------ ENTRIES PROVIDED ------
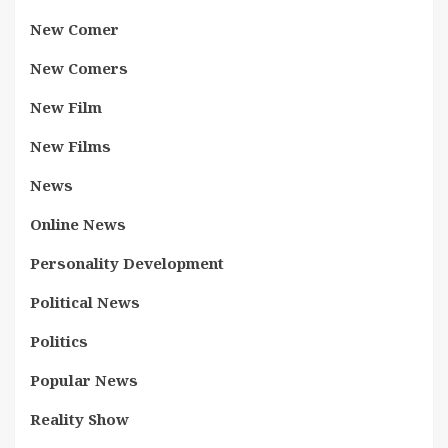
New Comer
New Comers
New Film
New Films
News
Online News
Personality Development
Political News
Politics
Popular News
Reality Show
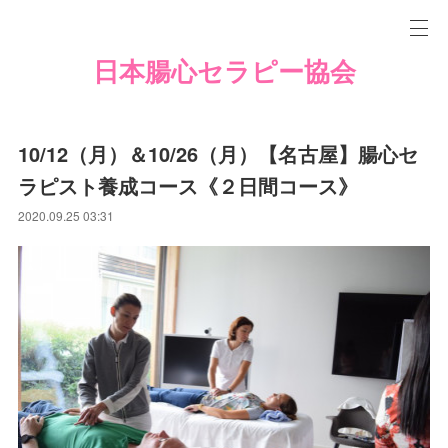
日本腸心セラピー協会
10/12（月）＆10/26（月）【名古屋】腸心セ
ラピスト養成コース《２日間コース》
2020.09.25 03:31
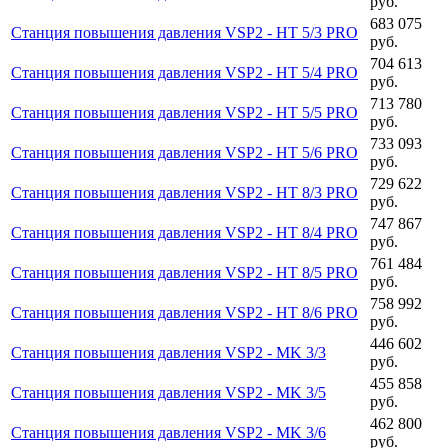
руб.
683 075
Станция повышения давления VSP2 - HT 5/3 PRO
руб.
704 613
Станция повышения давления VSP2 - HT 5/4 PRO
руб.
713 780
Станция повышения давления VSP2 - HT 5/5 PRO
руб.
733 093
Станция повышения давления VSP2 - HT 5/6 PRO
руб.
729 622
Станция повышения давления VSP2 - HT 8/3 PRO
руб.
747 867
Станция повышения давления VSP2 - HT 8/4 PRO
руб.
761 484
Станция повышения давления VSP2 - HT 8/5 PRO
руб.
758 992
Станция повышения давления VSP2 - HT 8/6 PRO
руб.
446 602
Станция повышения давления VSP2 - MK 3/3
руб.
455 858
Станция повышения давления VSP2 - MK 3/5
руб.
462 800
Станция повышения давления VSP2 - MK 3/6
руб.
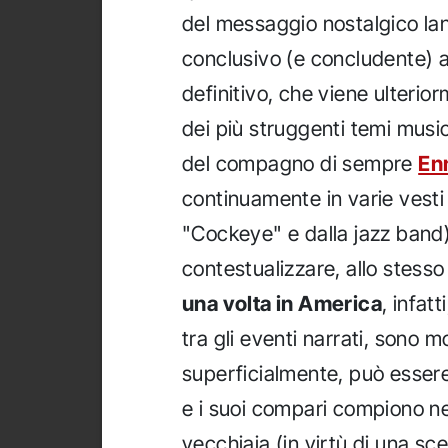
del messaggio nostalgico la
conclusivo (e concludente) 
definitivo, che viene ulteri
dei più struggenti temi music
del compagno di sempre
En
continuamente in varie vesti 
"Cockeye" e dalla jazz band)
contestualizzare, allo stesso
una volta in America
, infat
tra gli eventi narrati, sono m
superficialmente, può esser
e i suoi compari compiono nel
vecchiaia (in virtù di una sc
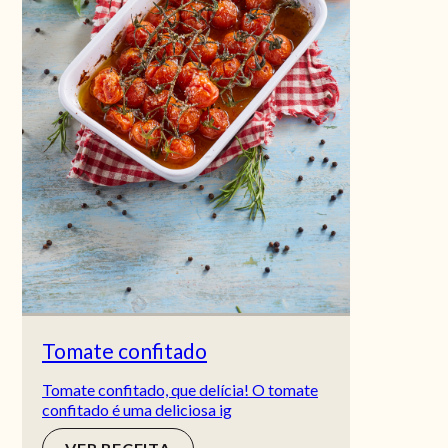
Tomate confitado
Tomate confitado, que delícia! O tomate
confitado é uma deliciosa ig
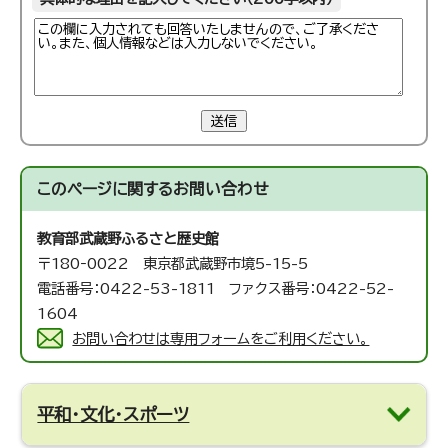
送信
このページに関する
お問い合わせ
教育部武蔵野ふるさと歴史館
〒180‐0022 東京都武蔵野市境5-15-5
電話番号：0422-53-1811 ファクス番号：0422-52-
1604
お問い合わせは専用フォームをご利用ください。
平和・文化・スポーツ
------
Return the text read from every page in the material above, line for line and without any changes, leaving the pictures out of your answer.

### REPLY TO THE EXERCISE
New Comer
New Comers
New Film
New Films
News
Online News
Personality Development
Political News
Politics
Popular News
Reality Show
日本腸心セラピー協会
10/12（月）＆10/26（月）【名古屋】腸心セ
ラピスト養成コース《２日間コース》
2020.09.25 03:31
руб.
683 075
Станция повышения давления VSP2 - HT 5/3 PRO
руб.
704 613
Станция повышения давления VSP2 - HT 5/4 PRO
руб.
713 780
Станция повышения давления VSP2 - HT 5/5 PRO
руб.
733 093
Станция повышения давления VSP2 - HT 5/6 PRO
руб.
729 622
Станция повышения давления VSP2 - HT 8/3 PRO
руб.
747 867
Станция повышения давления VSP2 - HT 8/4 PRO
руб.
761 484
Станция повышения давления VSP2 - HT 8/5 PRO
руб.
758 992
Станция повышения давления VSP2 - HT 8/6 PRO
руб.
446 602
Станция повышения давления VSP2 - MK 3/3
руб.
455 858
Станция повышения давления VSP2 - MK 3/5
руб.
462 800
Станция повышения давления VSP2 - MK 3/6
руб.
del messaggio nostalgico la
conclusivo (e concludente) 
definitivo, che viene ulteri
dei più struggenti temi music
del compagno di sempre
En
continuamente in varie vesti 
"Cockeye" e dalla jazz band)
contestualizzare, allo stesso
una volta in America
, infat
tra gli eventi narrati, sono m
superficialmente, può esser
e i suoi compari compiono nel
vecchiaia (in virtù di una sc
Tomate confitado
Tomate confitado, que delícia! O tomate
confitado é uma deliciosa ig
送信
このページに関する
お問い合わせ
教育部武蔵野ふるさと歴史館
〒180‐0022 東京都武蔵野市境5-15-5
電話番号：0422-53-1811 ファクス番号：0422-52-
1604
お問い合わせは専用フォームをご利用ください。
平和・文化・スポーツ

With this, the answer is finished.